These talks have been going on for three years, but all Straw would say before the Paris meeting was: "It is difficult negotiating with Iran."

The Vienna-based International Atomic Energy Agency was said to be equally resigned to failure, but some reports suggested the Iranians might attempt to buy time by going part of the way towards a compromise.

Deadlock could leave the Europeans with little room to move, despite their resentment, shared by the agency's board of governors, over Washington's bogus claims about Iraq's weapons of mass destruction as part of the case for war against Saddam Hussein.

If the Paris meeting failed, the Europeans might have to back a US demand that a meeting of the agency on November 25 refer Iran to the UN Security Council, where it could be targeted with economic sanctions.

But Vienna-based diplomats also said that the agency's head, Mohamed ElBaradei, might try to thwart the US. It is thought his report to the meeting may question the extent to which Iran's fuel cycle activities are out of proportion with the rest of its nuclear program, but at the same time state that his staff have found no evidence of the diversion of nuclear material to weapons.

In the meantime, the US is obliged to focus on its attempts to control events in Iraq.

It hopes a planned assault on Falluja might prove the effectiveness of Iraq's new security forces, which are so distrusted by their American trainers and minders that often their weapons are confiscated.

This is the weakness in the US exit plan in Iraq. The theory is that if the Iraqi forces can be trained to impose security, then the US can pull back as all the elements of a democracy fall into place.

But the insurgency still has a grip on parts of the country and exasperated US officers are constantly accusing Iraqi police and military recruits of providing strategic information to the insurgents.

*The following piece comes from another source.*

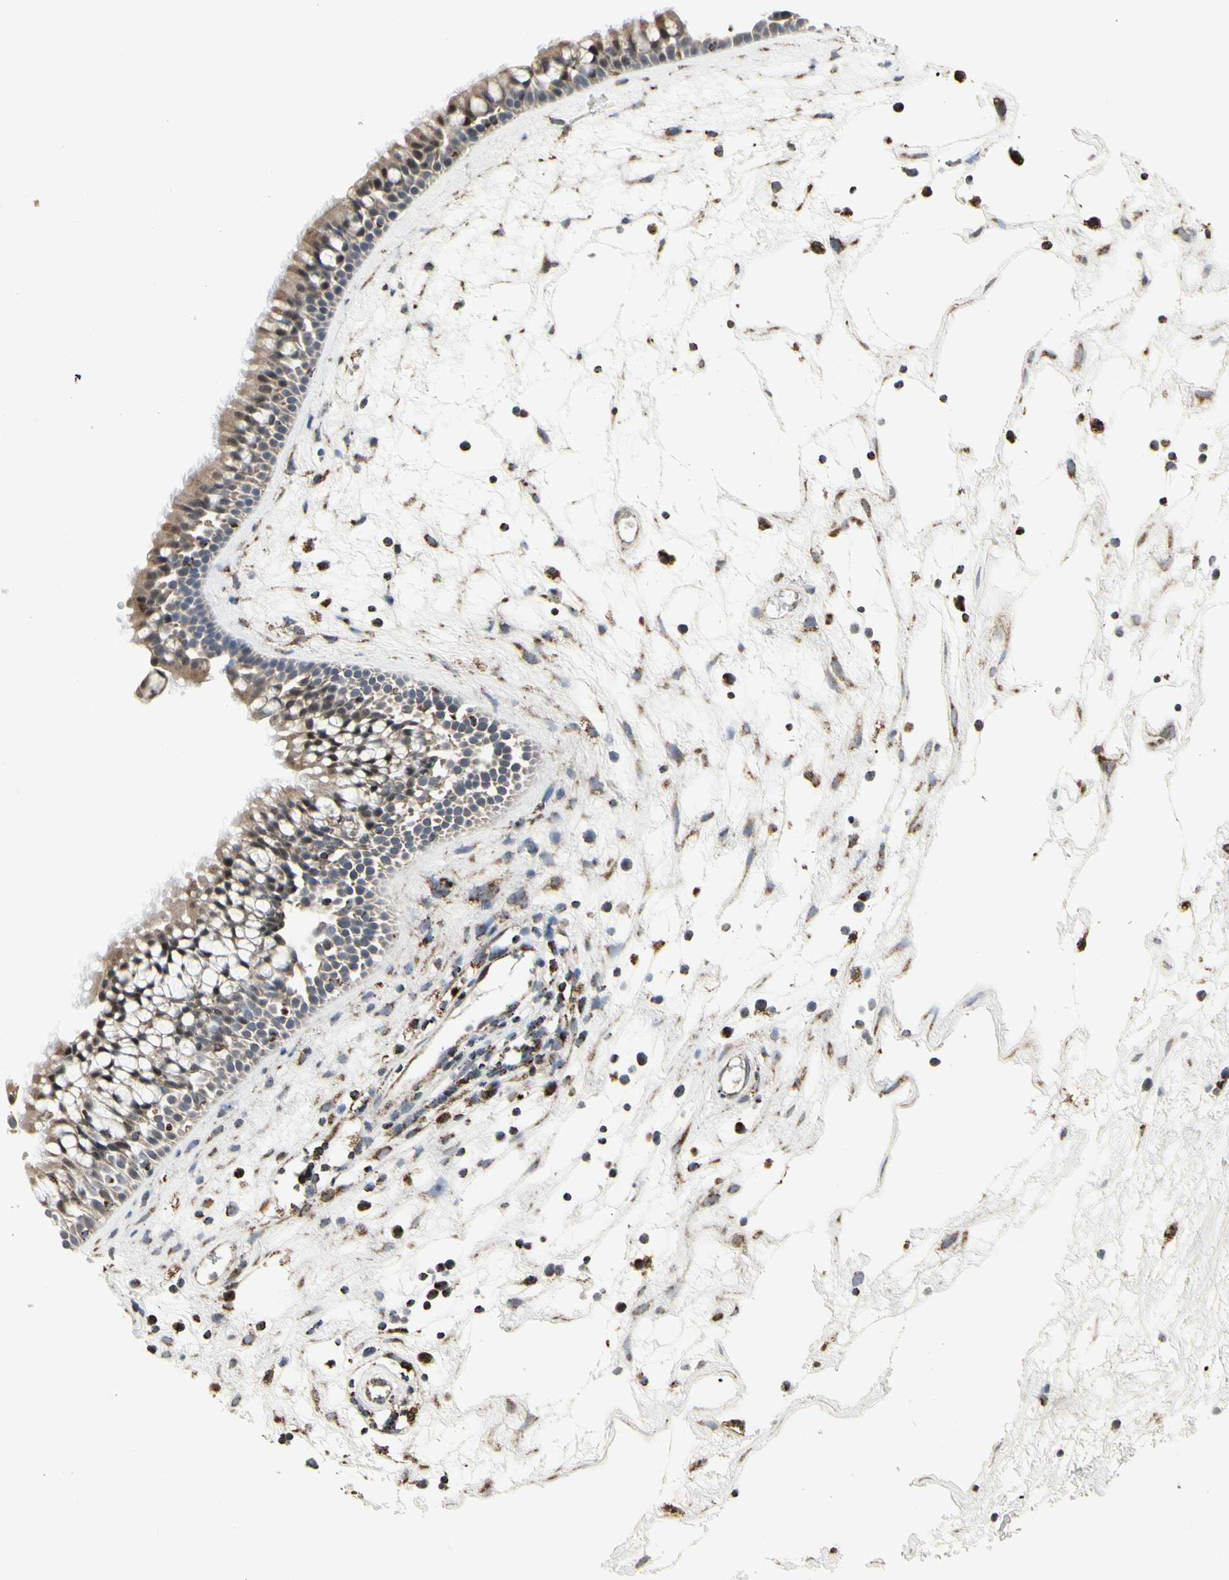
{"staining": {"intensity": "moderate", "quantity": ">75%", "location": "cytoplasmic/membranous"}, "tissue": "nasopharynx", "cell_type": "Respiratory epithelial cells", "image_type": "normal", "snomed": [{"axis": "morphology", "description": "Normal tissue, NOS"}, {"axis": "morphology", "description": "Inflammation, NOS"}, {"axis": "topography", "description": "Nasopharynx"}], "caption": "Protein expression analysis of unremarkable human nasopharynx reveals moderate cytoplasmic/membranous expression in about >75% of respiratory epithelial cells.", "gene": "TMEM176A", "patient": {"sex": "male", "age": 48}}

After last month's execution of 49 military trainees, who were unarmed because they were not trusted to keep their weapons during home visits, a senior Iraqi official told Newsweek: "The infiltration is all over, from the top to the bottom, from decision-making to the lower levels."

One of his colleagues added: "Things are getting really bad. The initiative is in [the insurgents'] hands right now. This approach of being lenient and accommodating has really backfired - they see this as weakness."

Despite Washington's hopes and predictions, the insurgency gets stronger and bolder.

The US hopes that an all-out assault on Falluja will change that, but the likelihood is that when the Marines fight their way into the city, most of its defenders will have melted away to fight in other parts of the country.

In which case, the fighting will continue, the elections that the US wants to be held in January will be in doubt and so will be democracy in Iraq.

In the first Bush term, only two people in the presidential loop had the opportunity to challenge his insistence that the Iraq adventure had to be a part of the "war on terror" - Tony Blair and Colin Powell.

History will remember both of them as the flawed individuals who went along for a dangerous ride instead of getting off the bus.

With Powell widely reported to be ready to pack his broken principles and quit as Secretary of State, Blair may be left alone.

This week he came in on cue - making yet another empty call for the US to revive the Israeli-Palestinian peace process. Why would Bush listen to him when he has never done so in the past? Why might the Palestinians believe him, when he has delivered nothing despite all his pious words?

Blair has been Bush-whacked before. He'll be bushwhacked again.